I feel like I am caught in a tug-of-war. I know that what we achieved last season was not enough and that I wanted things to change for the better. On the other hand, I did not expect things to change so much in terms of our coach, formation, attitude at the club, the attitude of management and the changes in playing personnel.
I felt that we could not continue with the dysfunction caused by Icardi being at the club and wanted Inter to bring in someone new but at the same time, I am struggling to move on from Icardi and cannot not bring myself to embrace or love Lukaku. I wanted a player that was as prolific as Icardi but realise that Lukaku is a different player and although he may not be as clinical as Icardi, he will contribute to the team by hustling, fighting, and playing from the front. I think about the money spent on Barella and I am not convinced and feel conflicted: is he going to contribute and show his promise or is he just going to make up the numbers? I think about the possibility of Sanchez coming to Inter from Manchester United and I feel conflicted: eight years too late and a player that for whatever reason has failed to convince since moving to Manchester. In one way, I feel that we are a dumping ground for under performing, over hyped and overpaid players and question the wisdom of transfers like Lukaku and possibly Sanchez.

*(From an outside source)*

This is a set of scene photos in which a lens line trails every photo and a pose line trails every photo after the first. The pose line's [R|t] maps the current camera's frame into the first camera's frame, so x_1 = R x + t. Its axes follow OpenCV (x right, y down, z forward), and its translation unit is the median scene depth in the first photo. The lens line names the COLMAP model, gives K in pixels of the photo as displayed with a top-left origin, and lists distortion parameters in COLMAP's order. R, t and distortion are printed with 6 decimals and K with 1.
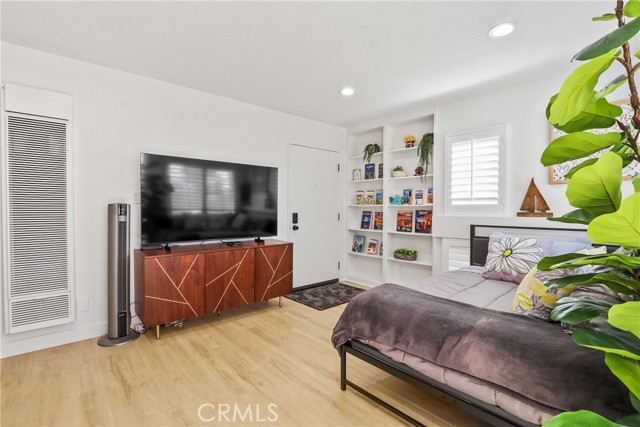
lens RADIAL K [[298.0, 0, 327.5], [0, 298.0, 212.4], [0, 0, 1]] dist [-0.015533, 0.000538]
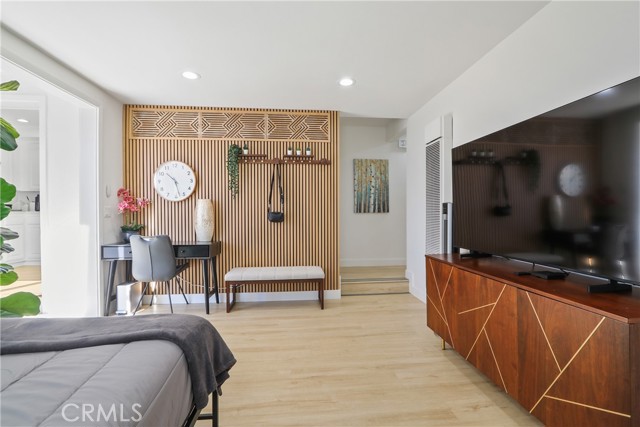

I guess what I am trying to say is that I feel very conflicted and unsettled. I have felt like this since Conte was first appointed. I thought the feeling might dissipate with time but it has not and I am posting my thoughts as I am wondering if anyone else is feeling the same way. It may be the case that this feeling will pass when I see us in action and can point to something definitive in terms of the way the team is playing. But right now, it feels like I have no point of reference or comparison other than meaningless friendlies and whole lot of unsettling and dramatic change that makes me anxious.